Saya lihat penempatan para penjual masih bercampur baur, tidak tertata dengan rapi. Tidak sebagaimana pasar Minggu di Malang di mana penjual sudah tertata rapi. Misal seperti jualan anika makan berjejer sesama penjual makanan, mulai makanan ringan hingga makanan pokok seperti anika sajian nasi lainnya berjejer sesama penjual makanan. Sedang di pasar Minggu di Sumenep penempatan penjual masih belum teratur secara baik, misal ada penjual Nasi berdempet dengan penjual baju dan mainan anak-anak. Tidak tertatanya penjual akan membuat pengunjung terganggu atau kurang nyaman. Di sisi lain ada beberapa stan yang masih kosong.
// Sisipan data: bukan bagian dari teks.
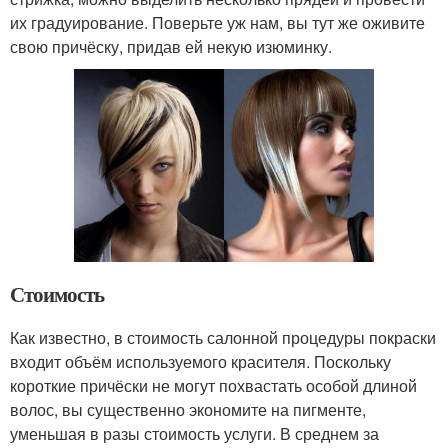
их градуирование. Поверьте уж нам, вы тут же оживите
свою причёску, придав ей некую изюминку.
Стоимость
Как известно, в стоимость салонной процедуры покраски
входит объём используемого красителя. Поскольку
короткие причёски не могут похвастать особой длиной
волос, вы существенно экономите на пигменте,
уменьшая в разы стоимость услуги. В среднем за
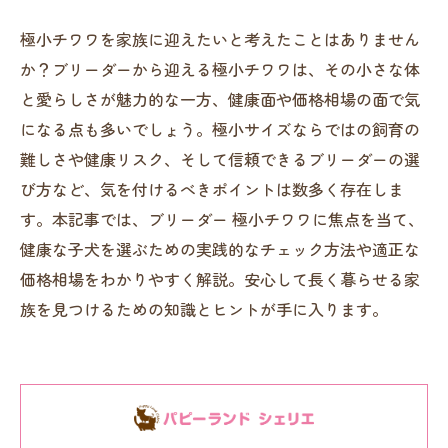
極小チワワを家族に迎えたいと考えたことはありません
か？ブリーダーから迎える極小チワワは、その小さな体
と愛らしさが魅力的な一方、健康面や価格相場の面で気
になる点も多いでしょう。極小サイズならではの飼育の
難しさや健康リスク、そして信頼できるブリーダーの選
び方など、気を付けるべきポイントは数多く存在しま
す。本記事では、ブリーダー 極小チワワに焦点を当て、
健康な子犬を選ぶための実践的なチェック方法や適正な
価格相場をわかりやすく解説。安心して長く暮らせる家
族を見つけるための知識とヒントが手に入ります。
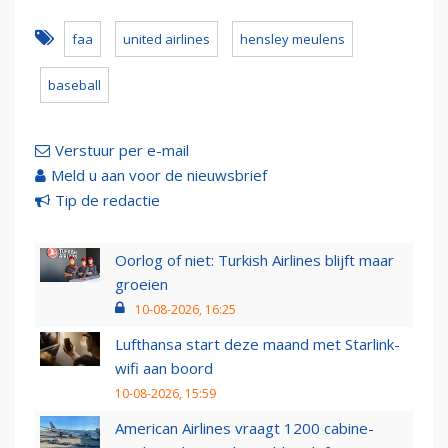
faa
united airlines
hensley meulens
baseball
Verstuur per e-mail
Meld u aan voor de nieuwsbrief
Tip de redactie
Oorlog of niet: Turkish Airlines blijft maar
groeien
10-08-2026, 16:25
Lufthansa start deze maand met Starlink-
wifi aan boord
10-08-2026, 15:59
American Airlines vraagt 1200 cabine-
Selain itu emerintah sebagai penyedia tempat harus memperhatikan keberadaan para penjual dengan memperbanyak informasi dan publikasi atau diadakan efen-efen yang mampu menarik perhatian masyarakat sehingga ada ketertarikan masyarakat untuk menikmati sajian yang ada. Melalui instansi-instansi yang ada pemerintah harus mampu mendorong supaya menginfakkan sebagian riskinya di pasar Minggu. Harus ada strategi khusus supaya adanya pasar Minggu betul-betul memberikan kontribusi pada masyarakat dan Daerah khususnya.
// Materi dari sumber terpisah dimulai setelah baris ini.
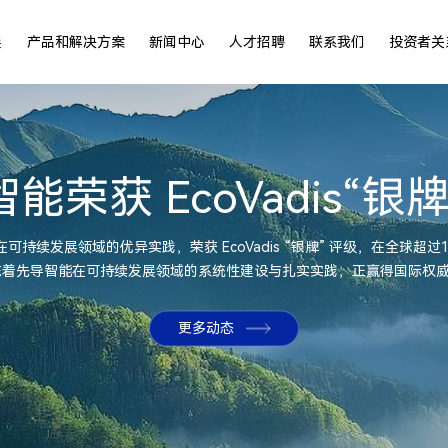
展
产品和解决方案
新闻中心
人才招聘
联系我们
投资者关
能荣获 EcoVadis“银
持续发展领域的优异实践，荣获 EcoVadis “银牌” 评级，在全球超过
标志着先导智能在可持续发展领域的系统性建设与扎实实践，正赢得国际权
更多动态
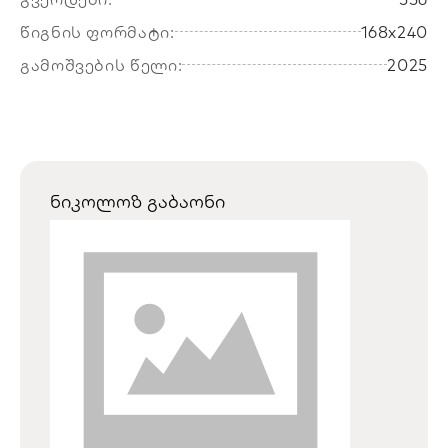
წიგნის ფორმატი:
168x240
გამოშვების წელი:
2025
ნიკოლოზ გაბაონი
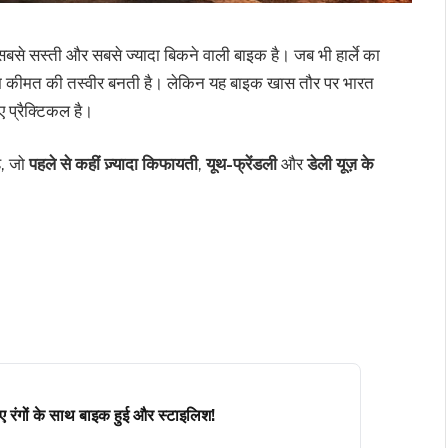
 सस्ती और सबसे ज्यादा बिकने वाली बाइक है। जब भी हार्ले का
ियम कीमत की तस्वीर बनती है। लेकिन यह बाइक खास तौर पर भारत
ए प्रैक्टिकल है।
ै, जो
पहले से कहीं ज़्यादा किफायती
,
यूथ-फ्रेंडली
और
डेली यूज़ के
ंगों के साथ बाइक हुई और स्टाइलिश!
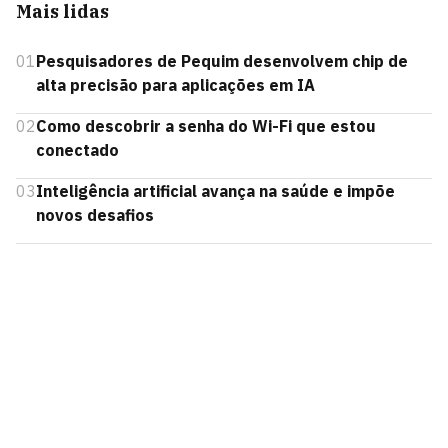
Mais lidas
01
Pesquisadores de Pequim desenvolvem chip de
alta precisão para aplicações em IA
02
Como descobrir a senha do Wi-Fi que estou
conectado
03
Inteligência artificial avança na saúde e impõe
novos desafios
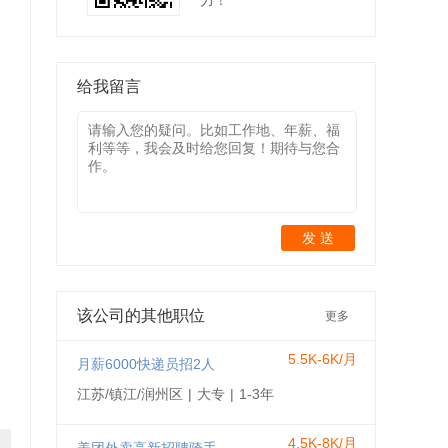
力！
给我留言
发 送
该公司的其他职位
更多
5.5K-6K/月
月薪6000快递员招2人
江苏/镇江/润州区
|
大专
|
1-3年
4.5K-8K/月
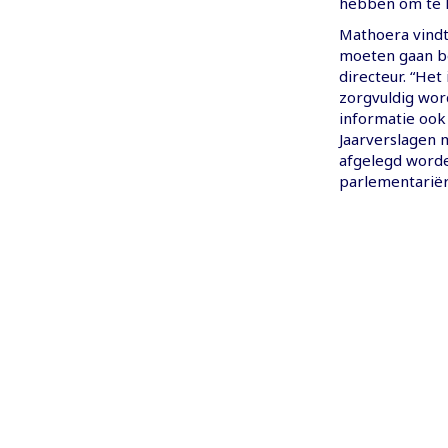
hebben om te k
Mathoera vindt
moeten gaan be
directeur. “Het
zorgvuldig wor
informatie ook
Jaarverslagen
afgelegd worden
parlementariër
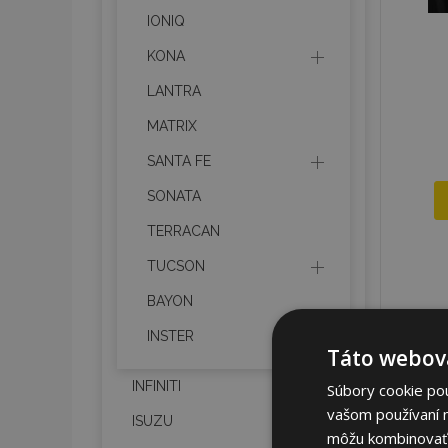
IONIQ
KONA
LANTRA
MATRIX
SANTA FE
SONATA
TERRACAN
TUCSON
BAYON
INSTER
Táto webová
INFINITI
Súbory cookie po
vašom používaní n
ISUZU
môžu kombinovať s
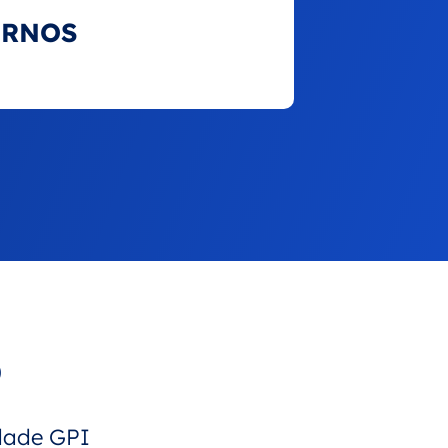
ORNOS
o
ldade GPI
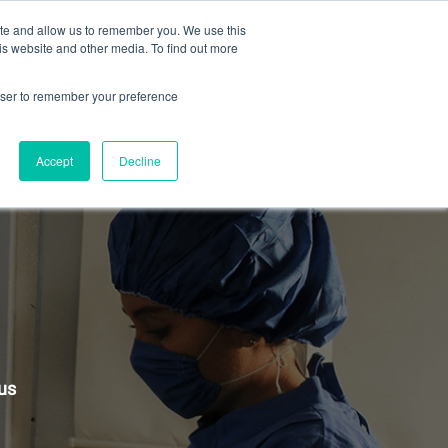
FAQ
CONTÁCTANOS
ite and allow us to remember you. We use this
is website and other media. To find out more
Oferta académica
rowser to remember your preference
Accept
Decline
us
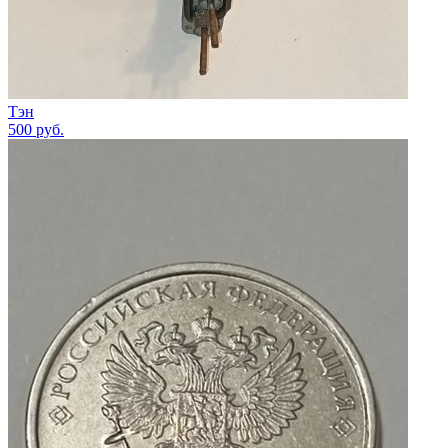
Тэн
500
руб.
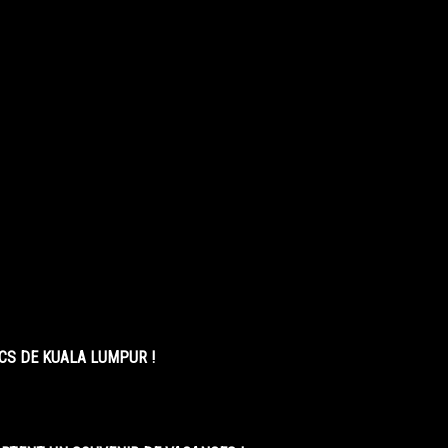
CS DE KUALA LUMPUR !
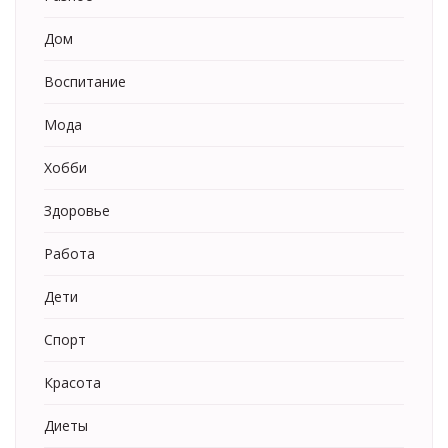
Дом
Воспитание
Мода
Хобби
Здоровье
Работа
Дети
Спорт
Красота
Диеты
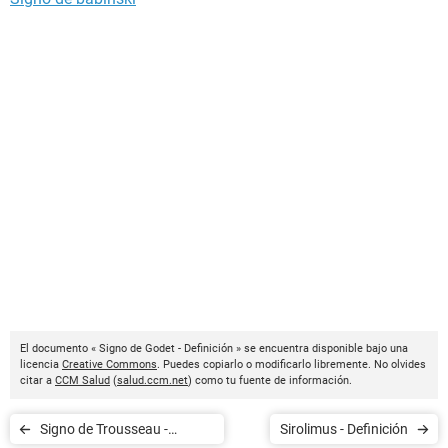
El documento « Signo de Godet - Definición » se encuentra disponible bajo una
licencia
Creative Commons
. Puedes copiarlo o modificarlo libremente. No olvides
citar a
CCM Salud
(
salud.ccm.net
) como tu fuente de información.
Signo de Trousseau -
Sirolimus - Definición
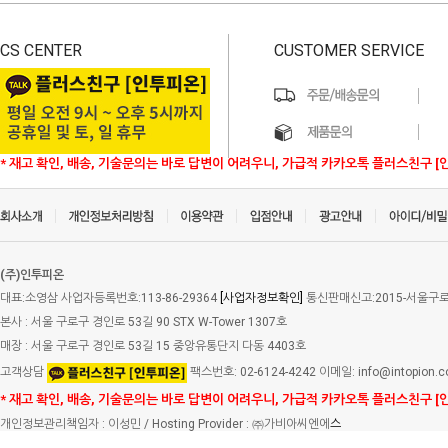
CS CENTER
CUSTOMER SERVICE
* 재고 확인, 배송, 기술문의는 바로 답변이 어려우니, 가급적 카카오톡 플러스친구 [
(주)인투피온
대표:소영삼 사업자등록번호:113-86-29364
[사업자정보확인]
통신판매신고:2015-서울구로-
본사 : 서울 구로구 경인로 53길 90 STX W-Tower 1307호
매장 : 서울 구로구 경인로 53길 15 중앙유통단지 다동 4403호
고객상담
팩스번호: 02-6124-4242 이메일: info@intopion.
* 재고 확인, 배송, 기술문의는 바로 답변이 어려우니, 가급적 카카오톡 플러스친구 [
개인정보관리책임자 : 이성민 / Hosting Provider : ㈜가비아씨엔에
스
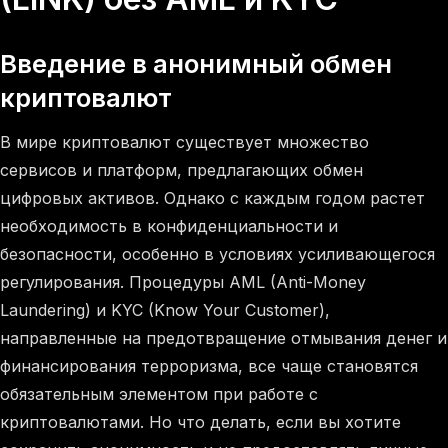
Введение в анонимный обмен
криптовалют
В мире криптовалют существует множество
сервисов и платформ, предлагающих обмен
цифровых активов. Однако с каждым годом растет
необходимость в конфиденциальности и
безопасности, особенно в условиях усиливающегося
регулирования. Процедуры AML (Anti-Money
Laundering) и KYC (Know Your Customer),
направленные на предотвращение отмывания денег и
финансирования терроризма, все чаще становятся
обязательным элементом при работе с
криптовалютами. Но что делать, если вы хотите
Keberpihakan pada ekonomi kerakyatan harus  diwujudkan, tidak sekedar wacana dan janji-janji belaka. Maka adanya pasar Minggu harus dijadikan sarana dalam mementaskan kerajinan dan kuliner khas Sumenep. Sekaligus sebagai wujud keberpihakan terhadap ekonomi kecil. Jika saat ini di pusat Kota ada kegiatan dengan konsep pasar Minggu, saya berharap hal ini mampu dikembangkan ke pelosok-pelosok dengan konsep dan model baru tentunya. Karena sebagaimana teori ekonomi mengatakan, bahwa pasar harusdiciptakan guna merangsang gairah keekonomian. Tentu selain menciptakan pasartugas yang tak kalah penting pemerintah ialah menciptakan peluang kerja bagi warga Sumenep.